The Life of a Dress Shirt Posted on March 9, 2010 under Cleaning Tips, Garment Care. | no comments.
Cleaning Men's Shirts Dress shirts are an important component to our wardrobe and we hate it when something happens to them.  Here is a list of the most common problems you can experience.

Disappearing Pinstripes

A first we think the color loss is due to bleaching however upon closure examination we find that the colored yarns are missing, leaving a white skeleton behind. This is caused because the dyes used in many of the bright colored striped shirts are primarily fiber reactive dyes and don’t typically stand up to repeated washing.

Discoloring of Armhole seams
Some manufactures use adhesives or other material in the armholes seams on men’s wrinkle-free cotton/polyester dress shirts. This material was designed to prevent puckering of the armhole seams. Heat from laundering can cause staining and stiffness in that area.  On whites we see a yellow cast and on colored shirts we can see a darkening or shading in that area.
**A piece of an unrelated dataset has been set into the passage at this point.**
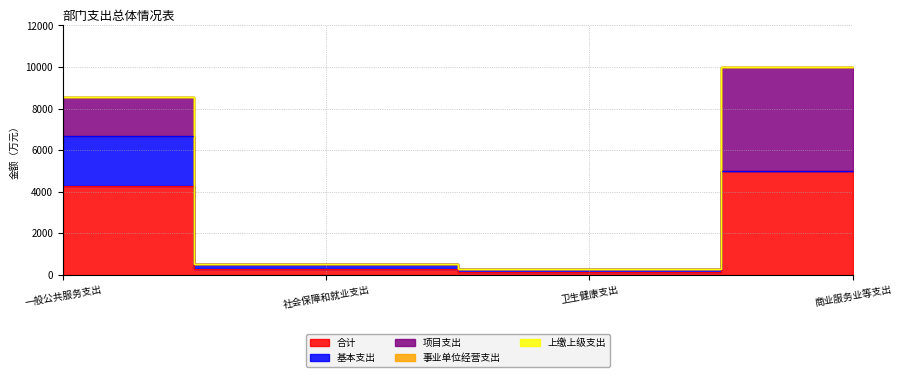

True or false: 上缴上级支出 has more than 1 points higher than both neighbors.

False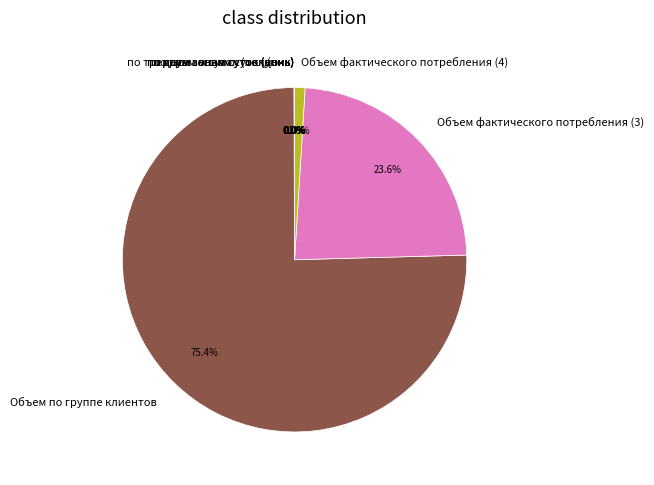

To the nearest percent, what is the difference between the largest and smallest slice percentages?

75%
Perspiration & Antiperspirant Damage

Perspiration can damage shirts by staining or weakening the fabric if it is allowed to stay in too long. Controlled use of antiperspirants and washing after use can minimize this type of damage.

Interfacing Defects
Ever wonder why, after time, that some of our shirt collars do not lie correctly.  That’s because after laundering there can be some shrinkage of the interfacing in the collar. The manufacture needs to use a fabric that is compatible with the shirt fabric in order to prevent this from happening. Also some interfacing can be adversely affected by chlorine bleach so remember to read the care labels.


It is almost impossible to shrink a dress shirt the manufacture has taken that into consideration and has allowed for the normal 2% shrinkage requirements. Beyond this, it is usually due to poorly stabilized material

Wear Life Expectancy

What is the life expediency of our dress shirts, well that is a little difficult to measure, due to the variances in frequency of usage. But on the average shirts you have two years wear life expectancy.  The number of laundering however is a better measurement method.   Based on that we can figure a 35 to 50 washing life expectancy and remember when in doubt always ask your dry cleaner.